In a May 2014 interview with Mark Levin, Carson promoted one of his books and discussed the political climate and the size of the federal government. Carson raised eyebrows, though, when he said that white liberals are racist in an April 2013 interview with Levin. “They’re the most racist people there are because, you know, they put you in a little category, a little box. ‘You have to think this way. How could you dare come off the plantation?'” Carson said.

But Carson did not say that “people barely noticed skin color” before Obama in either Levin interview. No news outlets reported the quote.

Another meme with the same quote credits a Facebook page called “Stop the World, the Teabaggers Want Off,” a satirical page known for attributing fake quotes to political figures. “This page is for entertainment purposes. It is NOT meant to be taken seriously. It is primarily satire and parody with a mix of political memes and messages,” the page’s “About” section said.

The page is no longer on Facebook, but a similar page called “Stop the World, the Deplorables Want Off” appears to be run by the same person or people. “These people are so awful that you really can’t tell if they said it or not, because they have said things along those lines,” the page said in a comment. “We have been doing it for years, granted the old page was zucked.”

Carson has argued in the past that race relations deteriorated under Obama’s presidency.

A spokesperson for Daily Kos told TheDCNF that Bill Berkowitz, a writer who wrote the community post that Anil cited, “is not and has never been a representative or employee of Daily Kos.” The Daily Kos community section is open to the public and any member can publish a post.

Berkowitz doubted the accuracy of the Carson quote after TheDCNF reached out. “I think, after searching the Internet, that the quote you are asking about may not be accurate,” he told TheDCNF in an email. “I have not written about Dr. Carson in quite some time, so I haven’t updated that particular piece.”

Anil told TheDCNF in response to an inquiry that her page manager might not have realized the difference between a Daily Kos community post and a Daily Kos article. She removed the quote from her page and issued a retraction Wednesday.

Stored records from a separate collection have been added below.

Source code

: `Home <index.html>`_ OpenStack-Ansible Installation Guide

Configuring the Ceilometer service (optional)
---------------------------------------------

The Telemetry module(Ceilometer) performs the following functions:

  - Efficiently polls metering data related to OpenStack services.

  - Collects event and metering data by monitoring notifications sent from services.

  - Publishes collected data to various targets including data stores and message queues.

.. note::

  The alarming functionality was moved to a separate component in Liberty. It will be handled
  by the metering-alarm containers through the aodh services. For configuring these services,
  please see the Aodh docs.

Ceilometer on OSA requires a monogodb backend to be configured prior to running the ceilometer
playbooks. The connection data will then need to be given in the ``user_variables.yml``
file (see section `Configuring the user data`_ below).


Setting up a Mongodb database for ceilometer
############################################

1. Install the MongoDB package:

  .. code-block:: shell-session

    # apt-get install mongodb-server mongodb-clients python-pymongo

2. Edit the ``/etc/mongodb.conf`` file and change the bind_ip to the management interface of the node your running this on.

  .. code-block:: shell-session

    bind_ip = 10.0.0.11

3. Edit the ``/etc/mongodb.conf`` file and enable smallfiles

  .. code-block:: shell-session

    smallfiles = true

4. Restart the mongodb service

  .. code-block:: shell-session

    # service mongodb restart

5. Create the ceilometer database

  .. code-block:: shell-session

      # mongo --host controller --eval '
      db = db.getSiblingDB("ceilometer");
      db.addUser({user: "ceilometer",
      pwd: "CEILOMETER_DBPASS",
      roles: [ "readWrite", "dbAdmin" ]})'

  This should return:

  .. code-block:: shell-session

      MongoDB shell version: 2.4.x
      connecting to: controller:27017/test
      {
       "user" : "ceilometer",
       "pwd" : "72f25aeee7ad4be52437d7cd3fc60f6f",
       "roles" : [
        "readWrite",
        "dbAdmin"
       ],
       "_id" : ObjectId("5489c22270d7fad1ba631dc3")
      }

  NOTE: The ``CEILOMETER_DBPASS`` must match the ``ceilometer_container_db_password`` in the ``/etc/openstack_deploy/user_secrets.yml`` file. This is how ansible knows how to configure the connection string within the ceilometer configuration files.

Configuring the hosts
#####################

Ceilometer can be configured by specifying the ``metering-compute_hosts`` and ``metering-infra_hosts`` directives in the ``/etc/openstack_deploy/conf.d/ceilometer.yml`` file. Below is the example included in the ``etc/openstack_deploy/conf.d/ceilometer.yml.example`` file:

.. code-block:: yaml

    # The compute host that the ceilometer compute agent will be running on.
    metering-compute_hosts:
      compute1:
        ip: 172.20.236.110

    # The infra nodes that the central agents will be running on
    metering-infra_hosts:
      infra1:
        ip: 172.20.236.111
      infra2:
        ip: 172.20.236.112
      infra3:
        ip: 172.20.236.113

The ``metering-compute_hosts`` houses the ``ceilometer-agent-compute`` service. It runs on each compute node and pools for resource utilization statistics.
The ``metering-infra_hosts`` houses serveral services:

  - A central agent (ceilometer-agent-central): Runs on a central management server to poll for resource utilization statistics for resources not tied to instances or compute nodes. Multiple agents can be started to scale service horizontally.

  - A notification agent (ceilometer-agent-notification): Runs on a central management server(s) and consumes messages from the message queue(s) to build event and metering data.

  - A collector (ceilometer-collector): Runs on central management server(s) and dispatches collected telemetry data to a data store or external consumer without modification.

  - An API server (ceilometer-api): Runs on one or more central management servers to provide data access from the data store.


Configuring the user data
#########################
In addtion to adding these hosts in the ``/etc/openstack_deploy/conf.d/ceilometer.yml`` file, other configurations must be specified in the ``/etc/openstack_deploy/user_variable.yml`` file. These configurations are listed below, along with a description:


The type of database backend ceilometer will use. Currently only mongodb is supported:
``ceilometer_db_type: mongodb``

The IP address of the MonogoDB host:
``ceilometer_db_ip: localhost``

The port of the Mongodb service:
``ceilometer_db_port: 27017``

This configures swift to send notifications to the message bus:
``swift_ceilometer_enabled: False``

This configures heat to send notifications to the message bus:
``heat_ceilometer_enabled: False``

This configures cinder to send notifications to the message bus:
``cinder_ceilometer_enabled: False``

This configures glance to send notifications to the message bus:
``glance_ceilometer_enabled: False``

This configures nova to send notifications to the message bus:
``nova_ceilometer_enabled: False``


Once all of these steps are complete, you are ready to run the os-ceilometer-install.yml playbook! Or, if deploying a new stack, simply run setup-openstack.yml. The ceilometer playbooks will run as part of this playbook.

“If you see it anywhere else please alert the page managers that it’s not reliable and should not be disseminated. Thank you all and my apologies for this!” Anil said in another post.

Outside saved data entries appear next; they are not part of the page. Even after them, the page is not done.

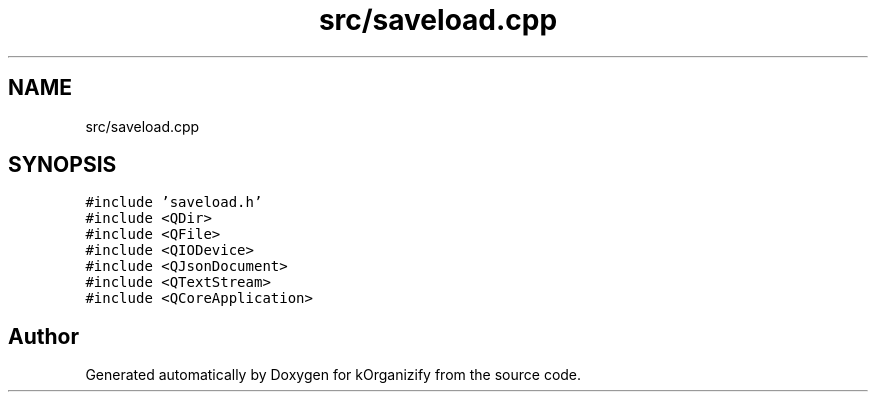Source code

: .TH "src/saveload.cpp" 3 "Thu Jan 11 2024" "kOrganizify" \" -*- nroff -*-
.ad l
.nh
.SH NAME
src/saveload.cpp
.SH SYNOPSIS
.br
.PP
\fC#include 'saveload\&.h'\fP
.br
\fC#include <QDir>\fP
.br
\fC#include <QFile>\fP
.br
\fC#include <QIODevice>\fP
.br
\fC#include <QJsonDocument>\fP
.br
\fC#include <QTextStream>\fP
.br
\fC#include <QCoreApplication>\fP
.br

.SH "Author"
.PP 
Generated automatically by Doxygen for kOrganizify from the source code\&.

Berkowitz noted that other quotes from Carson in his piece, however, “are accurate reflections of Dr. Carson’s thinking.”

“Obamacare is really, I think, the worst thing that has happened in this nation since slavery,” Carson said at the Values Voter Summit in October 2013. “And it is in a way, it is slavery in a way, because it is making all of us subservient to the government, and it was never about health care. It was about control.”

Carson told attendees at an event in March 2014 that the U.S. government and institutions have become “very much like Nazi Germany,” Breitbart reported. “You had the government using its tools to intimidate the population. We now live in a society where people are afraid to say what they actually believe.”

In a commencement speech at Andrews University in 1998, Carson said that he believes the Egyptian pyramids were built by the biblical figure Joseph to store grain.

Other fake quotes have been attributed to Carson. Snopes said that a meme quoting Carson as telling a hurricane victim that “homelessness is a gift from heaven” and another one saying that slavery was the “best thing that could have happened” to black people were false.